==== Provided information

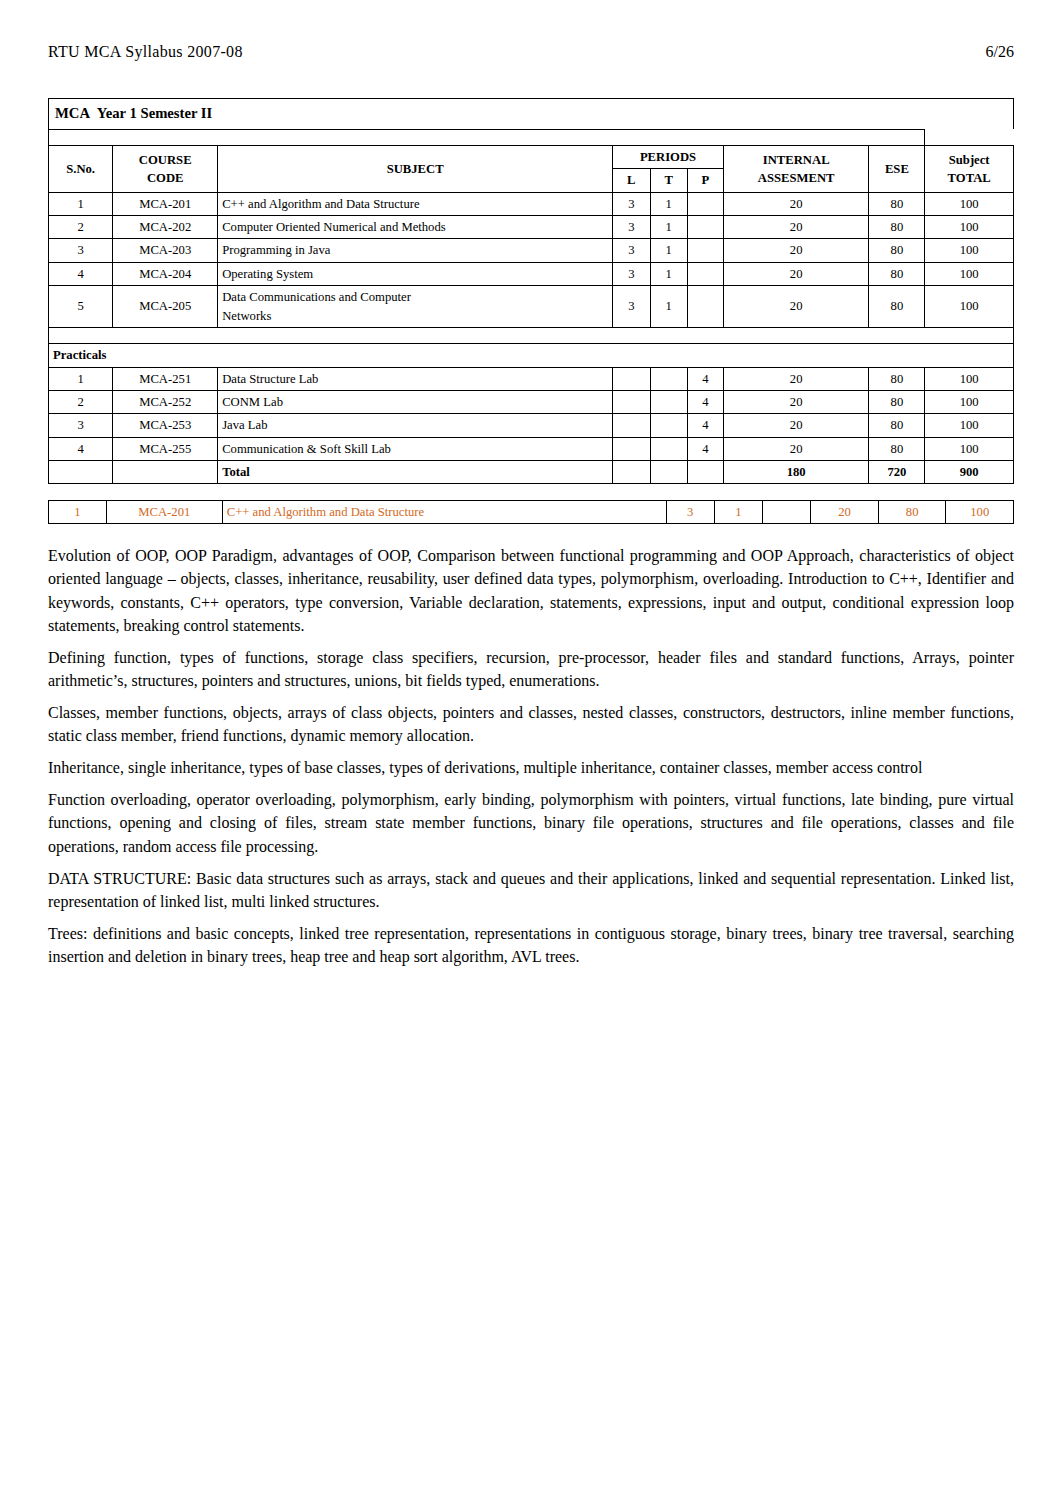RTU MCA Syllabus 2007-08 6/26
MCA Year 1 Semester II
| S.No. | COURSE CODE | SUBJECT | PERIODS | INTERNAL ASSESMENT | ESE | Subject TOTAL |
| --- | --- | --- | --- | --- | --- | --- |
| L | T | P |
| 1 | MCA-201 | C++ and Algorithm and Data Structure | 3 | 1 | | 20 | 80 | 100 |
| 2 | MCA-202 | Computer Oriented Numerical and Methods | 3 | 1 | | 20 | 80 | 100 |
| 3 | MCA-203 | Programming in Java | 3 | 1 | | 20 | 80 | 100 |
| 4 | MCA-204 | Operating System | 3 | 1 | | 20 | 80 | 100 |
| 5 | MCA-205 | Data Communications and Computer Networks | 3 | 1 | | 20 | 80 | 100 |
| Practicals |
| 1 | MCA-251 | Data Structure Lab | | | 4 | 20 | 80 | 100 |
| 2 | MCA-252 | CONM Lab | | | 4 | 20 | 80 | 100 |
| 3 | MCA-253 | Java Lab | | | 4 | 20 | 80 | 100 |
| 4 | MCA-255 | Communication & Soft Skill Lab | | | 4 | 20 | 80 | 100 |
| | | Total | | | | 180 | 720 | 900 |
| 1 | MCA-201 | C++ and Algorithm and Data Structure | 3 | 1 | | 20 | 80 | 100 |
Evolution of OOP, OOP Paradigm, advantages of OOP, Comparison between functional programming and OOP Approach, characteristics of object oriented language – objects, classes, inheritance, reusability, user defined data types, polymorphism, overloading. Introduction to C++, Identifier and keywords, constants, C++ operators, type conversion, Variable declaration, statements, expressions, input and output, conditional expression loop statements, breaking control statements.
Defining function, types of functions, storage class specifiers, recursion, pre-processor, header files and standard functions, Arrays, pointer arithmetic’s, structures, pointers and structures, unions, bit fields typed, enumerations.
Classes, member functions, objects, arrays of class objects, pointers and classes, nested classes, constructors, destructors, inline member functions, static class member, friend functions, dynamic memory allocation.
Inheritance, single inheritance, types of base classes, types of derivations, multiple inheritance, container classes, member access control
Function overloading, operator overloading, polymorphism, early binding, polymorphism with pointers, virtual functions, late binding, pure virtual functions, opening and closing of files, stream state member functions, binary file operations, structures and file operations, classes and file operations, random access file processing.
DATA STRUCTURE: Basic data structures such as arrays, stack and queues and their applications, linked and sequential representation. Linked list, representation of linked list, multi linked structures.
Trees: definitions and basic concepts, linked tree representation, representations in contiguous storage, binary trees, binary tree traversal, searching insertion and deletion in binary trees, heap tree and heap sort algorithm, AVL trees.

========

# Task details
If a line in the data contains the string "inheritance", copy it.

# Reply
Evolution of OOP, OOP Paradigm, advantages of OOP, Comparison between functional programming and OOP Approach, characteristics of object oriented language – objects, classes, inheritance, reusability, user defined data types, polymorphism, overloading. Introduction to C++, Identifier and keywords, constants, C++ operators, type conversion, Variable declaration, statements, expressions, input and output, conditional expression loop statements, breaking control statements.
Inheritance, single inheritance, types of base classes, types of derivations, multiple inheritance, container classes, member access control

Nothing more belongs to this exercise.